# potty training and nighttime



## hwidmer (Mar 1, 2013)

Hello all!

I've read multiple posts about getting up through the night (initially) to let your puppy out. I've formed a schedule that seems to fit Blue (my poo) which is to get up about every 2-3 hours to take him out at night.

I have been giving him water in the AM and in the PM (my dog walker gives in some in he afternoon on the days he comes, also) and I've noticed he is peeing VERY often.... Is this normal?

He's soiled his crate many times and I've put newspaper down, is this bad? If I don't, he ends up stepping and sitting in it. He's only had one accident at night in his crate since I've been getting up through the night, he peed once this morning shortly after I had taken him out.

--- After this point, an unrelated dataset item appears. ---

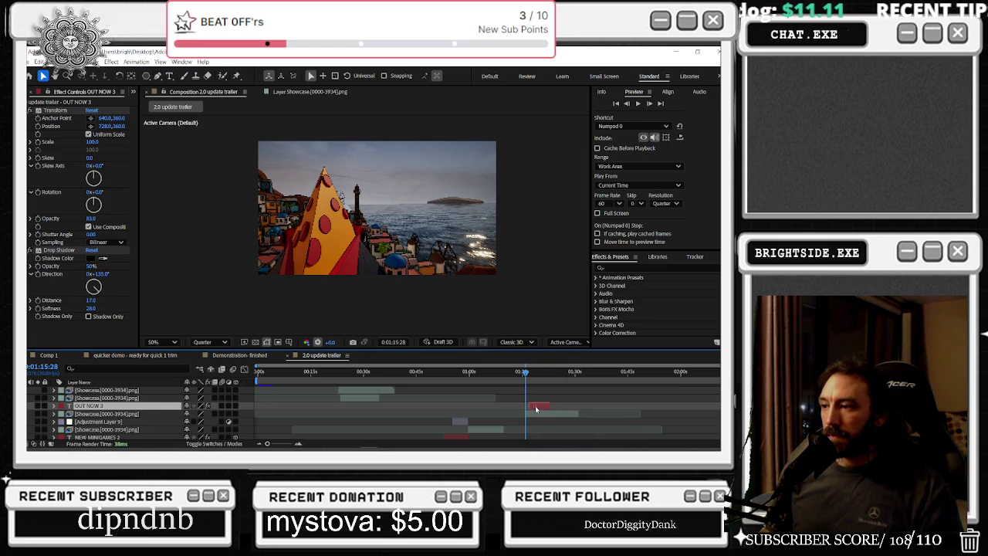
left_click_drag(528, 374, 550, 379)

Should I not keep newspaper in there and put something more comfortable? I fear that he will soil the towel or blanket.... he's still having a few pee accidents in the house, thankfully I take him out in time to have his poos.. but again before I woke up every few hours he had pooed his crate 3 days in a row.


----------



## Marzi (Sep 17, 2012)

You sound very dedicated!
When you get up do you have to wake him up?
Do you take him out and stay with him until he has had a wee?
They are all different, some pups are clean and dry over night as soon as they come home, others take longer.
During the day some owners are better at taking their pups out enough to avoid accidents.
Eventually puppies learn to tell you they need out - either running to the door, using poochie bells or barking.
But honestly they all get to the point where they are house trained and little Blue will too.
I advise getting some vet bed as this will wick the moisture away from him and he will be comfortable. It also washes and dries really well. One of my pieces I have had for over 10 years!
How big is the crate? If it is large consider blocking off half of it so he has less area.
My dogs have access to water all the time, I know some people lift it at night, but in my experience it has not been a problem... one of my children was a bed wetter and we were told not to limit drinks as strong urine irritates the bladder and increases the need to wee...


----------



## hwidmer (Mar 1, 2013)

I usually get up when I here him moving around or making some noise and when I take him out, I stand there until he goes. I've been praising him, but I read somewhere to not do that because it could wake him up more and think it's time for play.

Last night he wanted to play, and I ended up bringing him back to the couch with me for an hour.. taking him out again and then putting him in the crate for 2 hours. He whimpered a little bit, but for just a second then stopped.

I am not able to take him out much during the day as I am owrking... but I have someone who comes after 4 hours of me being at work and stays for an hour, then I come home about 4 hours later. 

I'm iffy about having water available all the time... maybe eventually. But his crate is adjusted and cut off at a certain point (big enough for him to stretch/lay and get up/turn around)





Marzi said:


> You sound very dedicated!
> When you get up do you have to wake him up?
> Do you take him out and stay with him until he has had a wee?
> They are all different, some pups are clean and dry over night as soon as they come home, others take longer.
> ...


----------



## hwidmer (Mar 1, 2013)

How big of a vetbed do you suggest? He has a wire crate... the medium sized one. I was looking at the original vetbed which is 15x22 or 15x26. Is this too small? 




Marzi said:


> You sound very dedicated!
> When you get up do you have to wake him up?
> Do you take him out and stay with him until he has had a wee?
> They are all different, some pups are clean and dry over night as soon as they come home, others take longer.
> ...


----------